そしてティラは光に包まれてシキルに吸い込まれていった。
「ティラさん!!」
・シキルの心の中。
自分のせいでヒカリもアルクスも犠牲になってしまった。
自分が生贄を発動してしまったから
4年間も泉湯王国の人々やアルクスは苦しんだ。
そして今や制御すら出来ずに自分が何をしているのかさえ分からない。
何も見えない何も聞こえない暗闇の中でただ体が悲鳴を上げている。
全身を巡る血流の中に混じった魔力が無尽蔵にどこかへ流されていく。
しかしその魔力が尽きることはない。
「・・・ただずっと一緒にいたかっただけなのに。
それは願ったらいけないことだったの・・・?
それはこんな、
こんなひどい未来を呼ぶためだけの奇跡だったというの・・・?」
後悔や絶望の一滴が無限に連なり海を呼ぶ。
それが醜くてとても受け入れられるものではなくてその海を消していく。
だけど、それでも悲しみが消えることはなくて無限ループ。
外で何が起きているのかは分からない。
自分の体がどうなっているのかも分からない。
もしかしたらこれがアルクスの言っていた
現象になるということなのだろうか。
こんな深い虚無を4年もの間巻き込んでしまっただけのアルクスに
負わせていたのだとしたら・・・。
「・・・もういい。

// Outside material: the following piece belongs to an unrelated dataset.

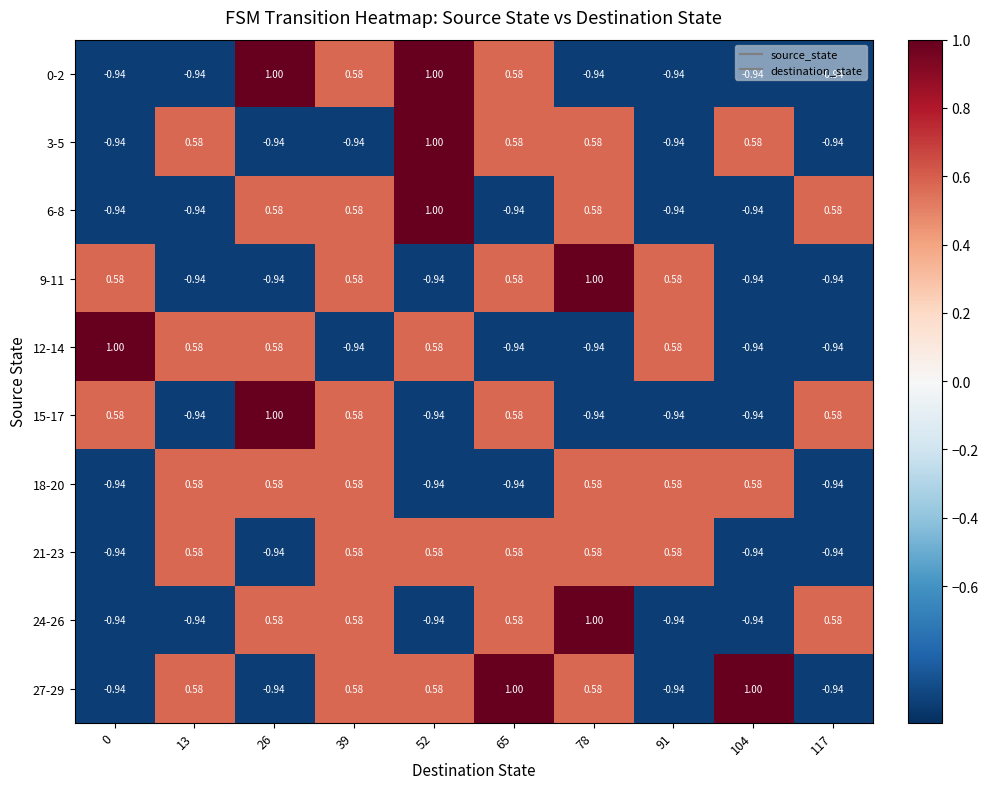

What is the greatest value displayed?

1.0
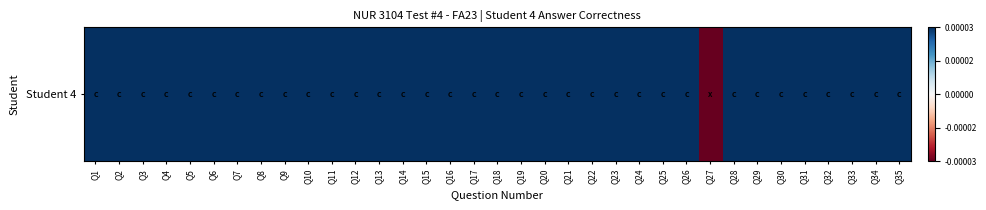

How many values are below zero?

1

私なんていなくなればいいんだ。
ただ、ありのままを受け入れてそして消えてしまえばいい・・・。」
絶望の雫が作り出した無限の海の中に心ごとその身を委ねた。
どこまでも暗い水の中に沈んでいく。
どんなに絶望の海が深くなろうとももう吐き出すものなんて何もない。
「そんなことないよ!」
「・・・・え?」
声がした?こんな深くて暗い海の底だというのに・・・?
「どんなに絶望の中に沈んだって必ず人は這い上がれるんだよ!!」
シキルの手を誰かが握った。
「・・・ティラさん・・・」
この少女こそ自分が求めていた存在・・・。